It cannot be said that the conversation around sustainability and carbon intensity in the energy industry happened overnight, since the topic has been a subject for over five decades. But what has changed is that there has been a major acceleration in the discussion in the last year, and even the last month. The European majors and supermajors have all adopted ambitious carbon-neutral goals – even though some jurisdictions are saying that those aren’t even enough. Over the pond, even shareholders are pushing the traditionally more reticent American giants to adopting stronger climate change goals. Nothing is more emblematic of this change that the shareholder revolt at ExxonMobil’s recent AGM, where upstart activist investor Engine No. 1 managed to oust a quarter of ExxonMobil’s board; the initial tally saw two of its candidates elected, but the final numbers showed that three of Engine No. 1’s nominees now sit on the Board of Directors with a remit to initiate climate change manoeuvres from the inside.

That sort of conversation will be jittery for a particular section of the industry: Canadian oil sands – the heavy, sandy deposits of bitumen in Alberta that provide Canada with the third-largest proven oil reserves in the world. Extracting this heavy stuff is expensive, requiring large-scale excavation and massive capital spending that only really made economic sense with the oil price boom in the late 2000s. Shipping this tarry substance is also a challenge, necessitating dilution with lighter crudes to be shipped via pipeline – which is the only major viable route to market for landlocked Alberta, sending the tarry substance all the way south to the US Gulf Coast for processing. The problem is that extracting oil sands is extremely energy-intensive – with the main culprit being steam injection to liquify the underground bitumen – that has resulted in some of the highest carbon emissions per barrel in the world. In a world racing towards net zero carbon emissions, that is quickly proving to be unacceptable.

So while the climate change debate rages on in the boardrooms of the largest energy firms, the exit has already begun from Alberta, operationally and financially. The latest moves come from Chevron, which saw its shareholders overturn the company’s recommendation to instil stricter emissions targets for its crude, and the New York State Common Retirement Fund, the third-largest in the USA. Chevron’s CEO Mike Wirth recently signaled that he was open to offloading its 20% stake in the Athabasca oil sands project, stating that even though it generates ‘pretty good cash flow without needing much capital’ it was not a ‘strategic position’. Wirth insisted that Chevron wasn’t operating on a ‘fire-sale mentality’ but would consider selling if it got ‘fair value’ – with in business-speak is basically as invitation for offers. But would those offers be forthcoming? Investors all around the world have pulled back from financing Canadian oil sands, limiting the pool of potential buyers. In April, the New York state pension fund restricted investment in six oil sands companies – Imperial Oil, Canadian Natural Resources, MEG Energy Corp, Athabasca Oil Corp, Japan Petroleum Exploration and Cenovus Energy – claiming that they ‘do not have viable plans to adapt to the low-carbon future, posing significant risks for investors’. The amount of funds (US$7 million) is a drop in the ocean for the US$248 billion pension fund, but the message it sends is loud and clear.

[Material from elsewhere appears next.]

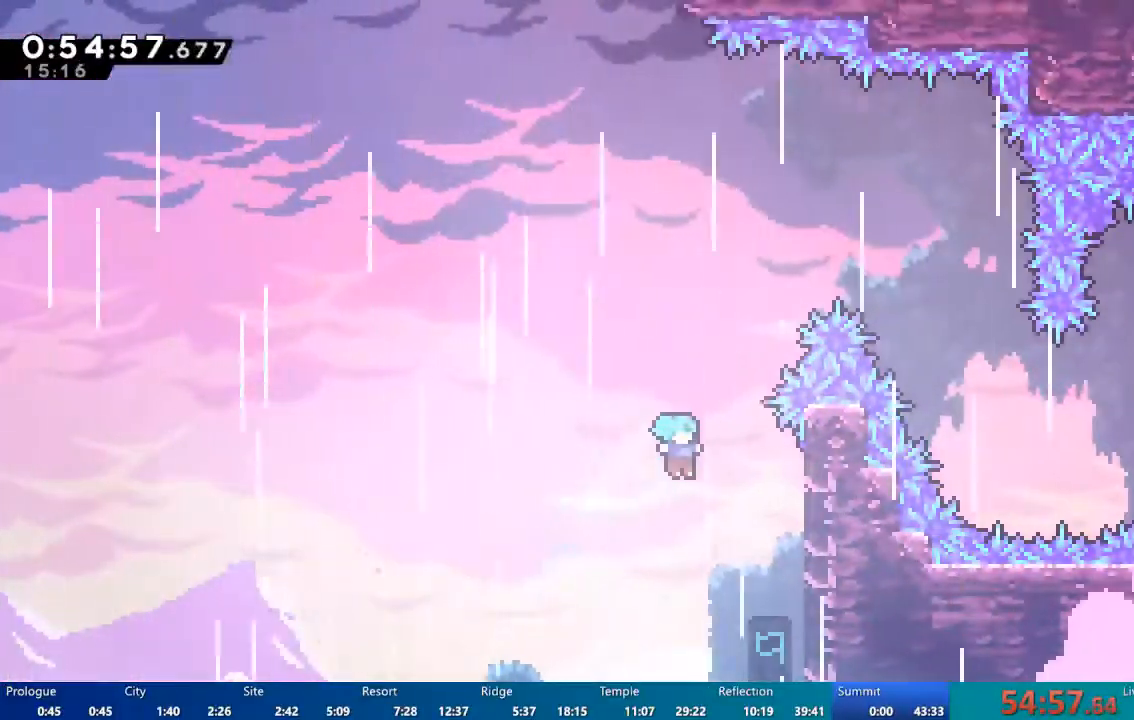
{"buttons": ["DPAD_RIGHT"], "left_stick": "center", "right_stick": "center", "events": [[117, "DPAD_RIGHT", "up"], [417, "DPAD_RIGHT", "down"]]}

Taken as it is, this could be an exit. But taken as a collective movement considering divestments over the past 3 years, this is an exodus. In May 2020, Norges Bank Investment Management – the world’s largest sovereign wealth fund with over US$1 trillion in assets gleaned from Norway’s oil industry – pulled back entirely from Canadian oil sands, selling nearly US$1 billion in four major firms citing concerns over carbon emissions. While no other major pension fund has followed suit, private investors have, including titan BlackRock that has begun to exclude oil sands from its major funds Financing is also proving tricky, with a string of major banks – including HSBC, ING and BNP Paribas – either paring back or stopping lending entirely to the industry; the insurance industry is also pulling back, with The Hartford stopping investing or insuring of the Alberta crude oil industry.

These high-profile investment and financing moves have dimmed the shimmer of an industry that was never that clean to begin with. But what will hurt is the pullback of upstream players, which hollows out the pool of companies left to exploit what is an increasingly unattractive asset. Before Chevron even contemplate its sale, Shell already sold its assets in 2017 for US$8.5 billion and ConocoPhillips offloaded to Cenovus Energy as part of a broader sale including gas assets for US$13.3 billion, also in 2017. Norway’s Equinor, too, has liquidated its position. Then in February 2021, ExxonMobil dropped a bombshell – effectively eliminating every drop of oil sands crude from its worldwide reserves, a tacit admission that oil sands would not form part of its upstream focus (at least at current prices) for the foreseeable future, especially with more attractive propositions in Guyana and the Permian. Given its recent shareholder revolt, it is unlikely that oil sands will be back on the menu ever.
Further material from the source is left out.